**HOW TO COMPLETE THIS TASK:** Copy out the listing below word for word, keeping every line, and leave the pictures out.

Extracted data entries
* * *

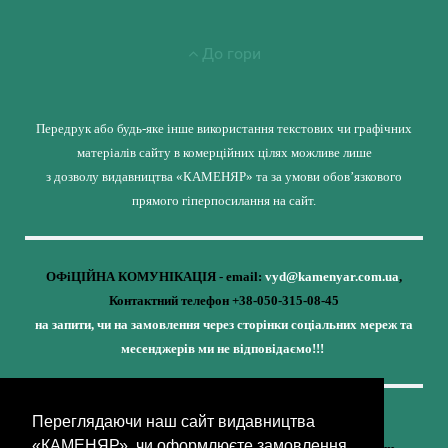
До гори
Передрук або будь-яке інше використання текстових чи графічних
матеріалів сайту в комерційних цілях можливе лише
з дозволу видавництва «КАМЕНЯР» та за умови обов’язкового
прямого гіперпосилання на сайт.
ОФіЦІЙНА КОМУНІКАЦІЯ - email:
vyd@kamenyar.com.ua
,
Контактний телефон +38-050-315-08-45
на запити, чи на замовлення через сторінки соціальних мереж та
месенджерів ми не відповідаємо!!!
Переглядаючи наш сайт видавництва
Кожне наше видання - це внесок у спротив,
«КАМЕНЯР», чи оформлюєте замовлення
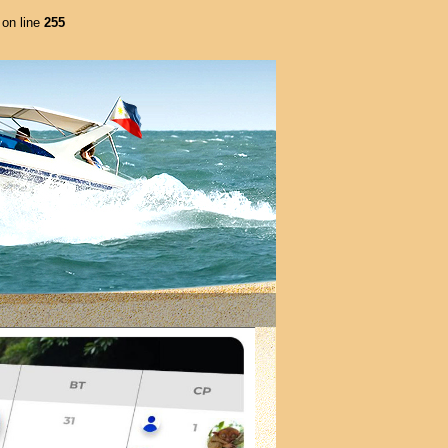
on line
255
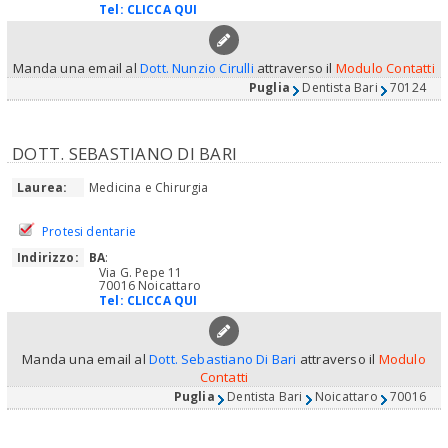
Tel:
CLICCA QUI
Manda una email al
Dott. Nunzio Cirulli
attraverso il
Modulo Contatti
Puglia
Dentista Bari
70124
DOTT. SEBASTIANO DI BARI
Laurea:
Medicina e Chirurgia
Protesi dentarie
Indirizzo:
BA
:
Via G. Pepe 11
70016 Noicattaro
Tel:
CLICCA QUI
Manda una email al
Dott. Sebastiano Di Bari
attraverso il
Modulo
Contatti
Puglia
Dentista Bari
Noicattaro
70016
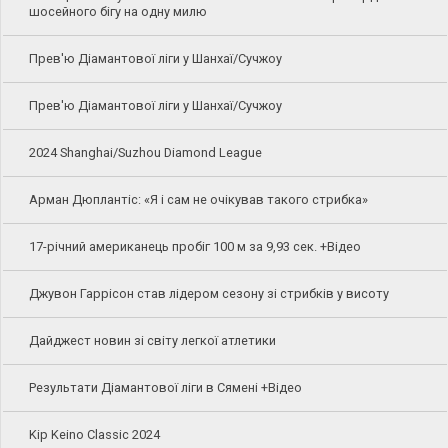
шосейного бігу на одну милю
Прев'ю Діамантової ліги у Шанхаї/Сучжоу
Прев'ю Діамантової ліги у Шанхаї/Сучжоу
2024 Shanghai/Suzhou Diamond League
Арман Дюплантіс: «Я і сам не очікував такого стрибка»
17-річний американець пробіг 100 м за 9,93 сек. +Відео
Джувон Гаррісон став лідером сезону зі стрибків у висоту
Дайджест новин зі світу легкої атлетики
Результати Діамантової ліги в Сямені +Відео
Kip Keino Classic 2024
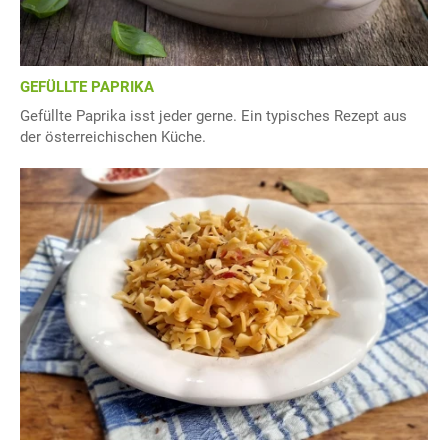
GEFÜLLTE PAPRIKA
Gefüllte Paprika isst jeder gerne. Ein typisches Rezept aus
der österreichischen Küche.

* * *

**RESULT:**
До гори
Передрук або будь-яке інше використання текстових чи графічних
матеріалів сайту в комерційних цілях можливе лише
з дозволу видавництва «КАМЕНЯР» та за умови обов’язкового
прямого гіперпосилання на сайт.
ОФіЦІЙНА КОМУНІКАЦІЯ - email:
vyd@kamenyar.com.ua
,
Контактний телефон +38-050-315-08-45
на запити, чи на замовлення через сторінки соціальних мереж та
месенджерів ми не відповідаємо!!!
Переглядаючи наш сайт видавництва
Кожне наше видання - це внесок у спротив,
«КАМЕНЯР», чи оформлюєте замовлення
on line
255
Tel:
CLICCA QUI
Manda una email al
Dott. Nunzio Cirulli
attraverso il
Modulo Contatti
Puglia
Dentista Bari
70124
DOTT. SEBASTIANO DI BARI
Laurea:
Medicina e Chirurgia
Protesi dentarie
Indirizzo:
BA
:
Via G. Pepe 11
70016 Noicattaro
Tel:
CLICCA QUI
Manda una email al
Dott. Sebastiano Di Bari
attraverso il
Modulo
Contatti
Puglia
Dentista Bari
Noicattaro
70016
шосейного бігу на одну милю
Прев'ю Діамантової ліги у Шанхаї/Сучжоу
Прев'ю Діамантової ліги у Шанхаї/Сучжоу
2024 Shanghai/Suzhou Diamond League
Арман Дюплантіс: «Я і сам не очікував такого стрибка»
17-річний американець пробіг 100 м за 9,93 сек. +Відео
Джувон Гаррісон став лідером сезону зі стрибків у висоту
Дайджест новин зі світу легкої атлетики
Результати Діамантової ліги в Сямені +Відео
Kip Keino Classic 2024
GEFÜLLTE PAPRIKA
Gefüllte Paprika isst jeder gerne. Ein typisches Rezept aus
der österreichischen Küche.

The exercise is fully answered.